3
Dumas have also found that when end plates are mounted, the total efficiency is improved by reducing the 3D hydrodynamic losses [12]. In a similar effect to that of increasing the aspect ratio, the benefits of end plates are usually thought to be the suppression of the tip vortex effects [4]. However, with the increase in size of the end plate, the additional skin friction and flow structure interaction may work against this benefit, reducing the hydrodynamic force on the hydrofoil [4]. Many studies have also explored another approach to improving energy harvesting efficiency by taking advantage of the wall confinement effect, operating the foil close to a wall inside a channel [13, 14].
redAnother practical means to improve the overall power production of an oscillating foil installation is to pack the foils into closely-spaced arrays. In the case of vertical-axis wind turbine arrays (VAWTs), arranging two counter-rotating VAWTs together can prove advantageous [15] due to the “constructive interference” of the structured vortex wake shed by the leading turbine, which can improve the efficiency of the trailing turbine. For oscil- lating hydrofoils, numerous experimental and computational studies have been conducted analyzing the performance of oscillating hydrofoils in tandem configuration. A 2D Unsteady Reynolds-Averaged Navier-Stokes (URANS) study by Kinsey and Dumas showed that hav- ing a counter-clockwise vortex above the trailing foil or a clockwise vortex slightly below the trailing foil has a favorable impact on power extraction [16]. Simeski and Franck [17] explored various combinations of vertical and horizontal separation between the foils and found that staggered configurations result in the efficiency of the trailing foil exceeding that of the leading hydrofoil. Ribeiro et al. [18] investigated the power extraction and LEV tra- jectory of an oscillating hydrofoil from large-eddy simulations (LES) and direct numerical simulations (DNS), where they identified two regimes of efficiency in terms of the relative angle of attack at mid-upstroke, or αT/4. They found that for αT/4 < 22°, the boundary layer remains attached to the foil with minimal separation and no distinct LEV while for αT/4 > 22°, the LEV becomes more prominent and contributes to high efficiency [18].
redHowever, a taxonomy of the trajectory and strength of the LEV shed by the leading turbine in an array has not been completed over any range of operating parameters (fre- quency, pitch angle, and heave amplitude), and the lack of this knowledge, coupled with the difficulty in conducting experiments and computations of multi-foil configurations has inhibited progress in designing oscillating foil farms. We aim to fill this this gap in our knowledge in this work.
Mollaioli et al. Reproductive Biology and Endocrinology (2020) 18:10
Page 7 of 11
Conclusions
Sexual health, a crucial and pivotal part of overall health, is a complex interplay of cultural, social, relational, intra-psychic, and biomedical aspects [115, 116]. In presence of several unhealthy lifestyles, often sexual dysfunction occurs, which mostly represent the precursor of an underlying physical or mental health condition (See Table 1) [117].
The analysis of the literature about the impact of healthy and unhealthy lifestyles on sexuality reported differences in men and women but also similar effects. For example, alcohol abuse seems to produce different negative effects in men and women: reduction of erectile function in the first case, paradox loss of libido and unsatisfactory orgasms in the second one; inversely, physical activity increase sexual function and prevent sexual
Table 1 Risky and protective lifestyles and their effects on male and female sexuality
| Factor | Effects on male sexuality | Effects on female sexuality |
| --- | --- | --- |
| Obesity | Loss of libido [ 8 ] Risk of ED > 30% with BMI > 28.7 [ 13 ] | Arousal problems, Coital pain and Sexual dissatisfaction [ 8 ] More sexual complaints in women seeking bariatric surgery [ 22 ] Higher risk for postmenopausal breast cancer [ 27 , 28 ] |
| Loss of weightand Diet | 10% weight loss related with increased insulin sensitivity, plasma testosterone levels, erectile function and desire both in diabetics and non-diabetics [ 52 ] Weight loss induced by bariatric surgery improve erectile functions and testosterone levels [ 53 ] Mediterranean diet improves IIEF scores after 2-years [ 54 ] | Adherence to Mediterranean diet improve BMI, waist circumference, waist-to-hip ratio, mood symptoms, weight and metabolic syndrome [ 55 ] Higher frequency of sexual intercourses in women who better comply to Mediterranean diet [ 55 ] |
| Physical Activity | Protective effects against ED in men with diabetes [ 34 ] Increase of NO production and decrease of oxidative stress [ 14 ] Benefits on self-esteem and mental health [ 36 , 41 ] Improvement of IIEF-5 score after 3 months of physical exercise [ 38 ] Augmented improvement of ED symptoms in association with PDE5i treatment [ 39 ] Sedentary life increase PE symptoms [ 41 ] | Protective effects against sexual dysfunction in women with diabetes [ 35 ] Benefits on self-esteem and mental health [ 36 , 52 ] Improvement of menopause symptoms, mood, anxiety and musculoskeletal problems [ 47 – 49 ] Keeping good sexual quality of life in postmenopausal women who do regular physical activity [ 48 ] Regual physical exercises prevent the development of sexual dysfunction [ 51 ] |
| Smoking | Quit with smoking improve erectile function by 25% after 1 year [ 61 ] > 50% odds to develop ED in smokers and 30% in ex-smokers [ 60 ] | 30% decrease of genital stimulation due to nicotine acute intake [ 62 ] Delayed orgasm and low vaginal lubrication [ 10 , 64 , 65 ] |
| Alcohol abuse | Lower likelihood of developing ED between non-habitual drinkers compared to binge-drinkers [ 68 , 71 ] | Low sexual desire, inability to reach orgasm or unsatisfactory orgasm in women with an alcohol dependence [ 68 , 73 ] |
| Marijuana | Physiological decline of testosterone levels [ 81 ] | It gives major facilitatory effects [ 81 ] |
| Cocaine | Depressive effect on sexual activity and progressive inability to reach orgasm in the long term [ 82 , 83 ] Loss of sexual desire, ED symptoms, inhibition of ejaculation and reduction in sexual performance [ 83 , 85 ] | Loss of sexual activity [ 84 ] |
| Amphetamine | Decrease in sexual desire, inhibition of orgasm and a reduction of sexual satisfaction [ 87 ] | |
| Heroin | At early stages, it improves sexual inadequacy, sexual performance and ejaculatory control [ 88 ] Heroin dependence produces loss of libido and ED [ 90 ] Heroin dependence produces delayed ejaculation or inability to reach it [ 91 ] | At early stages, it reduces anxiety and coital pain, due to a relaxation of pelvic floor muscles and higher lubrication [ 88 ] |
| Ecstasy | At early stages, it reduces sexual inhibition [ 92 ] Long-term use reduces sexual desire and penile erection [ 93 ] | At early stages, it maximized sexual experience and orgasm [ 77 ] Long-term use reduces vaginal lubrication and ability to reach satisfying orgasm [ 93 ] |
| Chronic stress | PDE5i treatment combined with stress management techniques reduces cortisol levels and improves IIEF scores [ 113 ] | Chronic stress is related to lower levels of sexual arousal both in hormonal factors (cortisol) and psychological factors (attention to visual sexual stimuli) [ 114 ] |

####################

## Your objective
Search the lines above for the string "treatment", then show every one that has it.

## Your solution
| Physical Activity | Protective effects against ED in men with diabetes [ 34 ] Increase of NO production and decrease of oxidative stress [ 14 ] Benefits on self-esteem and mental health [ 36 , 41 ] Improvement of IIEF-5 score after 3 months of physical exercise [ 38 ] Augmented improvement of ED symptoms in association with PDE5i treatment [ 39 ] Sedentary life increase PE symptoms [ 41 ] | Protective effects against sexual dysfunction in women with diabetes [ 35 ] Benefits on self-esteem and mental health [ 36 , 52 ] Improvement of menopause symptoms, mood, anxiety and musculoskeletal problems [ 47 – 49 ] Keeping good sexual quality of life in postmenopausal women who do regular physical activity [ 48 ] Regual physical exercises prevent the development of sexual dysfunction [ 51 ] |
| Chronic stress | PDE5i treatment combined with stress management techniques reduces cortisol levels and improves IIEF scores [ 113 ] | Chronic stress is related to lower levels of sexual arousal both in hormonal factors (cortisol) and psychological factors (attention to visual sexual stimuli) [ 114 ] |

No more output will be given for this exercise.